[TASK DIRECTIONS] For each entry below, please return its exact wording and leave out any picture.

[Keypoint text descriptions]
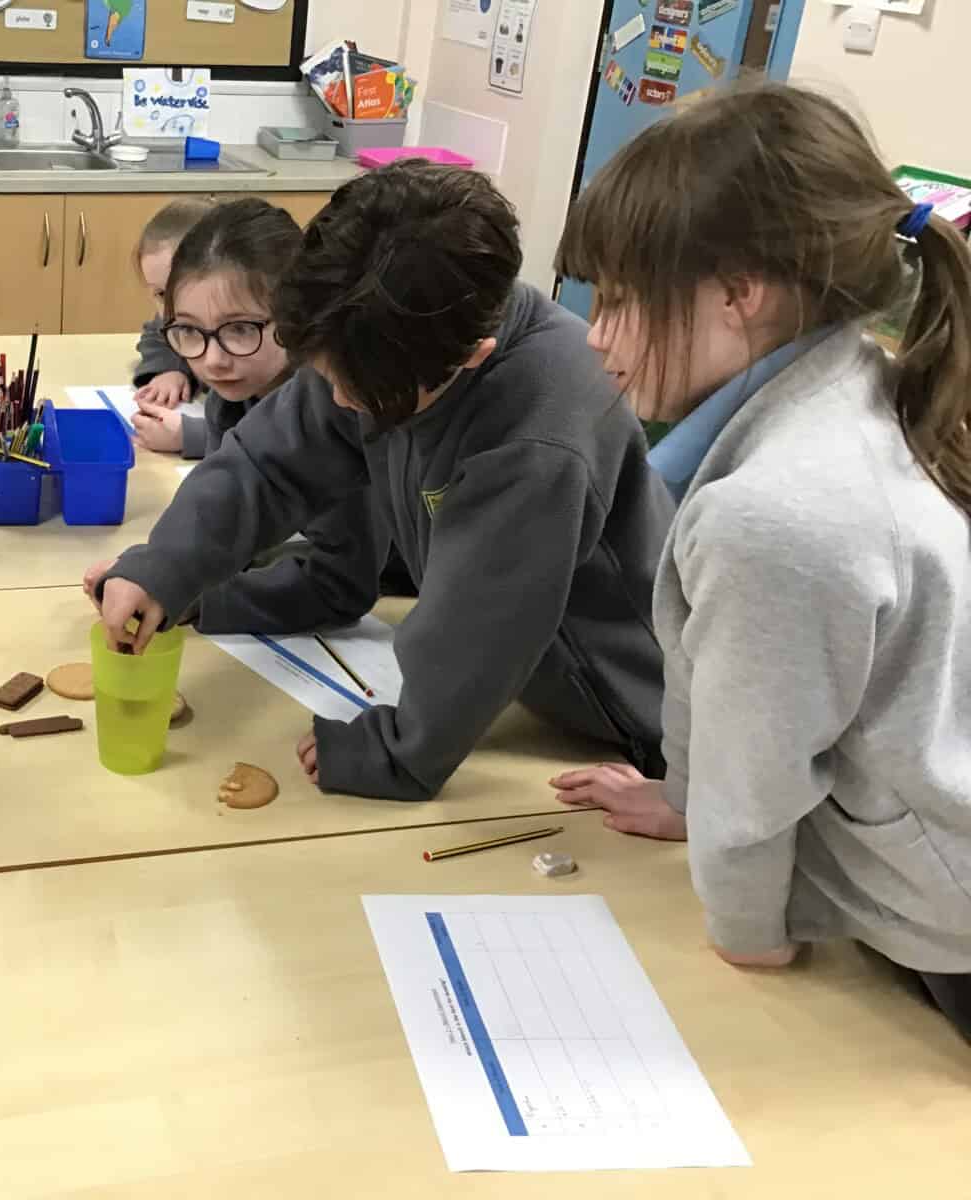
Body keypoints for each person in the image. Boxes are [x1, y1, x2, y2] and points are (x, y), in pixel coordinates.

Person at [546, 82, 971, 1036]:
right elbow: (725, 678)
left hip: (942, 927)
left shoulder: (777, 513)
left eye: (620, 299)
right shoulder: (855, 379)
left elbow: (757, 777)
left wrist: (746, 930)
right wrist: (684, 800)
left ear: (741, 293)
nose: (597, 338)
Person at [89, 162, 672, 802]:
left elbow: (481, 629)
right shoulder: (376, 329)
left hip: (632, 723)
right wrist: (168, 567)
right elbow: (266, 461)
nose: (339, 403)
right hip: (526, 687)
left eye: (360, 394)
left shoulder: (535, 444)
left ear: (471, 357)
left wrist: (399, 751)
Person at [93, 198, 384, 634]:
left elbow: (339, 586)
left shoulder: (336, 407)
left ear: (296, 314)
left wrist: (195, 600)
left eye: (241, 329)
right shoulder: (233, 397)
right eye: (189, 330)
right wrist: (161, 575)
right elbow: (234, 525)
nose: (213, 361)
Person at [129, 196, 215, 453]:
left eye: (180, 290)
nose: (171, 310)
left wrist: (191, 436)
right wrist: (172, 369)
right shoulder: (177, 320)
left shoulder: (257, 345)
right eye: (160, 294)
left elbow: (274, 436)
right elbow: (157, 332)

[ANSWER TO THE PROBLEM]
Body keypoints for each person in the image. Boxes are [x1, y1, x2, y2] and points are (x, y), in pixel coordinates.

Person at [546, 82, 971, 1036]:
right elbow: (725, 678)
left hip: (942, 927)
left shoulder: (777, 513)
left eye: (620, 299)
right shoulder: (855, 379)
left elbow: (757, 777)
left wrist: (746, 930)
right wrist: (684, 800)
left ear: (741, 293)
nose: (597, 338)
Person at [89, 162, 672, 802]:
left elbow: (481, 629)
right shoulder: (376, 329)
left hip: (632, 723)
right wrist: (168, 567)
right elbow: (266, 461)
nose: (339, 403)
right hip: (526, 687)
left eye: (360, 394)
left shoulder: (535, 444)
left ear: (471, 357)
left wrist: (399, 751)
Person at [93, 198, 384, 634]:
left elbow: (339, 586)
left shoulder: (336, 407)
left ear: (296, 314)
left wrist: (195, 600)
left eye: (241, 329)
right shoulder: (233, 397)
right eye: (189, 330)
right wrist: (161, 575)
right elbow: (234, 525)
nose: (213, 361)
Person at [129, 196, 215, 453]:
left eye: (180, 290)
nose: (171, 310)
left wrist: (191, 436)
right wrist: (172, 369)
right shoulder: (177, 320)
left shoulder: (257, 345)
right eye: (160, 294)
left elbow: (274, 436)
right elbow: (157, 332)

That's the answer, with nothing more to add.